======== Records shown ========

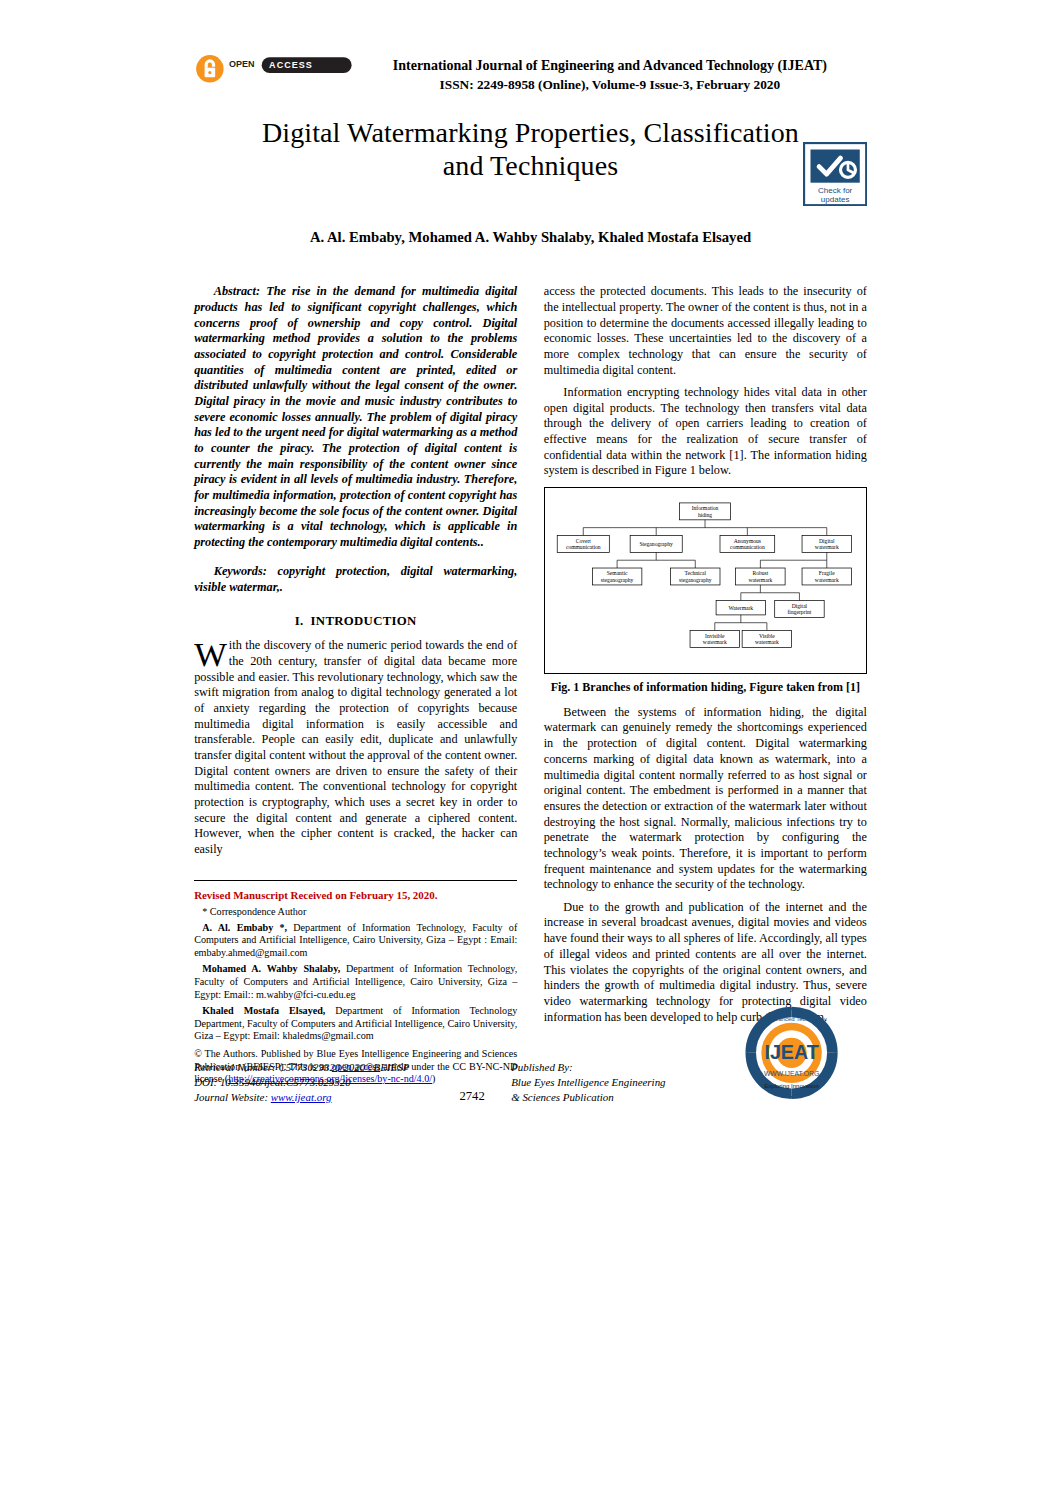OPEN ACCESS
International Journal of Engineering and Advanced Technology (IJEAT)
ISSN: 2249-8958 (Online), Volume-9 Issue-3, February 2020
Digital Watermarking Properties, Classification
and Techniques
Check for updates
A. Al. Embaby, Mohamed A. Wahby Shalaby, Khaled Mostafa Elsayed
Abstract: The rise in the demand for multimedia digital products has led to significant copyright challenges, which concerns proof of ownership and copy control. Digital watermarking method provides a solution to the problems associated to copyright protection and control. Considerable quantities of multimedia content are printed, edited or distributed unlawfully without the legal consent of the owner. Digital piracy in the movie and music industry contributes to severe economic losses annually. The problem of digital piracy has led to the urgent need for digital watermarking as a method to counter the piracy. The protection of digital content is currently the main responsibility of the content owner since piracy is evident in all levels of multimedia industry. Therefore, for multimedia information, protection of content copyright has increasingly become the sole focus of the content owner. Digital watermarking is a vital technology, which is applicable in protecting the contemporary multimedia digital contents..
Keywords: copyright protection, digital watermarking, visible watermar,.
I. INTRODUCTION
With the discovery of the numeric period towards the end of the 20th century, transfer of digital data became more possible and easier. This revolutionary technology, which saw the swift migration from analog to digital technology generated a lot of anxiety regarding the protection of copyrights because multimedia digital information is easily accessible and transferable. People can easily edit, duplicate and unlawfully transfer digital content without the approval of the content owner. Digital content owners are driven to ensure the safety of their multimedia content. The conventional technology for copyright protection is cryptography, which uses a secret key in order to secure the digital content and generate a ciphered content. However, when the cipher content is cracked, the hacker can easily
Revised Manuscript Received on February 15, 2020.
* Correspondence Author
A. Al. Embaby *, Department of Information Technology, Faculty of Computers and Artificial Intelligence, Cairo University, Giza – Egypt : Email: embaby.ahmed@gmail.com
Mohamed A. Wahby Shalaby, Department of Information Technology, Faculty of Computers and Artificial Intelligence, Cairo University, Giza – Egypt: Email:: m.wahby@fci-cu.edu.eg
Khaled Mostafa Elsayed, Department of Information Technology Department, Faculty of Computers and Artificial Intelligence, Cairo University, Giza – Egypt: Email: khaledms@gmail.com
© The Authors. Published by Blue Eyes Intelligence Engineering and Sciences Publication (BEIESP). This is an open access article under the CC BY-NC-ND license (http://creativecommons.org/licenses/by-nc-nd/4.0/)
access the protected documents. This leads to the insecurity of the intellectual property. The owner of the content is thus, not in a position to determine the documents accessed illegally leading to economic losses. These uncertainties led to the discovery of a more complex technology that can ensure the security of multimedia digital content.
Information encrypting technology hides vital data in other open digital products. The technology then transfers vital data through the delivery of open carriers leading to creation of effective means for the realization of secure transfer of confidential data within the network [1]. The information hiding system is described in Figure 1 below.
Information hiding Covert communication Steganography Anonymous communication Digital watermark Semantic steganography Technical steganography Robust watermark Fragile watermark Watermark Digital fingerprint Invisible watermark Visible watermark
Fig. 1 Branches of information hiding, Figure taken from [1]
Between the systems of information hiding, the digital watermark can genuinely remedy the shortcomings experienced in the protection of digital content. Digital watermarking concerns marking of digital data known as watermark, into a multimedia digital content normally referred to as host signal or original content. The embedment is performed in a manner that ensures the detection or extraction of the watermark later without destroying the host signal. Normally, malicious infections try to penetrate the watermark protection by configuring the technology’s weak points. Therefore, it is important to perform frequent maintenance and system updates for the watermarking technology to enhance the security of the technology.
Due to the growth and publication of the internet and the increase in several broadcast avenues, digital movies and videos have found their ways to all spheres of life. Accordingly, all types of illegal videos and printed contents are all over the internet. This violates the copyrights of the original content owners, and hinders the growth of multimedia digital industry. Thus, severe video watermarking technology for protecting digital video information has been developed to help curb the problem.
Retrieval Number: C5773029320/2020©BEIESP
DOI: 10.35940/ijeat.C5773.029320
Journal Website: www.ijeat.org
2742
Published By:
Blue Eyes Intelligence Engineering
& Sciences Publication
IJEAT WWW.IJEAT.ORG Exploring Innovation and Advanced Technology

========

The entries above must be restated exactly in the answer, and the pictures left out.

OPEN ACCESS
International Journal of Engineering and Advanced Technology (IJEAT)
ISSN: 2249-8958 (Online), Volume-9 Issue-3, February 2020
Digital Watermarking Properties, Classification
and Techniques
Check for updates
A. Al. Embaby, Mohamed A. Wahby Shalaby, Khaled Mostafa Elsayed
Abstract: The rise in the demand for multimedia digital products has led to significant copyright challenges, which concerns proof of ownership and copy control. Digital watermarking method provides a solution to the problems associated to copyright protection and control. Considerable quantities of multimedia content are printed, edited or distributed unlawfully without the legal consent of the owner. Digital piracy in the movie and music industry contributes to severe economic losses annually. The problem of digital piracy has led to the urgent need for digital watermarking as a method to counter the piracy. The protection of digital content is currently the main responsibility of the content owner since piracy is evident in all levels of multimedia industry. Therefore, for multimedia information, protection of content copyright has increasingly become the sole focus of the content owner. Digital watermarking is a vital technology, which is applicable in protecting the contemporary multimedia digital contents..
Keywords: copyright protection, digital watermarking, visible watermar,.
I. INTRODUCTION
With the discovery of the numeric period towards the end of the 20th century, transfer of digital data became more possible and easier. This revolutionary technology, which saw the swift migration from analog to digital technology generated a lot of anxiety regarding the protection of copyrights because multimedia digital information is easily accessible and transferable. People can easily edit, duplicate and unlawfully transfer digital content without the approval of the content owner. Digital content owners are driven to ensure the safety of their multimedia content. The conventional technology for copyright protection is cryptography, which uses a secret key in order to secure the digital content and generate a ciphered content. However, when the cipher content is cracked, the hacker can easily
Revised Manuscript Received on February 15, 2020.
* Correspondence Author
A. Al. Embaby *, Department of Information Technology, Faculty of Computers and Artificial Intelligence, Cairo University, Giza – Egypt : Email: embaby.ahmed@gmail.com
Mohamed A. Wahby Shalaby, Department of Information Technology, Faculty of Computers and Artificial Intelligence, Cairo University, Giza – Egypt: Email:: m.wahby@fci-cu.edu.eg
Khaled Mostafa Elsayed, Department of Information Technology Department, Faculty of Computers and Artificial Intelligence, Cairo University, Giza – Egypt: Email: khaledms@gmail.com
© The Authors. Published by Blue Eyes Intelligence Engineering and Sciences Publication (BEIESP). This is an open access article under the CC BY-NC-ND license (http://creativecommons.org/licenses/by-nc-nd/4.0/)
access the protected documents. This leads to the insecurity of the intellectual property. The owner of the content is thus, not in a position to determine the documents accessed illegally leading to economic losses. These uncertainties led to the discovery of a more complex technology that can ensure the security of multimedia digital content.
Information encrypting technology hides vital data in other open digital products. The technology then transfers vital data through the delivery of open carriers leading to creation of effective means for the realization of secure transfer of confidential data within the network [1]. The information hiding system is described in Figure 1 below.
Information hiding Covert communication Steganography Anonymous communication Digital watermark Semantic steganography Technical steganography Robust watermark Fragile watermark Watermark Digital fingerprint Invisible watermark Visible watermark
Fig. 1 Branches of information hiding, Figure taken from [1]
Between the systems of information hiding, the digital watermark can genuinely remedy the shortcomings experienced in the protection of digital content. Digital watermarking concerns marking of digital data known as watermark, into a multimedia digital content normally referred to as host signal or original content. The embedment is performed in a manner that ensures the detection or extraction of the watermark later without destroying the host signal. Normally, malicious infections try to penetrate the watermark protection by configuring the technology’s weak points. Therefore, it is important to perform frequent maintenance and system updates for the watermarking technology to enhance the security of the technology.
Due to the growth and publication of the internet and the increase in several broadcast avenues, digital movies and videos have found their ways to all spheres of life. Accordingly, all types of illegal videos and printed contents are all over the internet. This violates the copyrights of the original content owners, and hinders the growth of multimedia digital industry. Thus, severe video watermarking technology for protecting digital video information has been developed to help curb the problem.
Retrieval Number: C5773029320/2020©BEIESP
DOI: 10.35940/ijeat.C5773.029320
Journal Website: www.ijeat.org
2742
Published By:
Blue Eyes Intelligence Engineering
& Sciences Publication
IJEAT WWW.IJEAT.ORG Exploring Innovation and Advanced Technology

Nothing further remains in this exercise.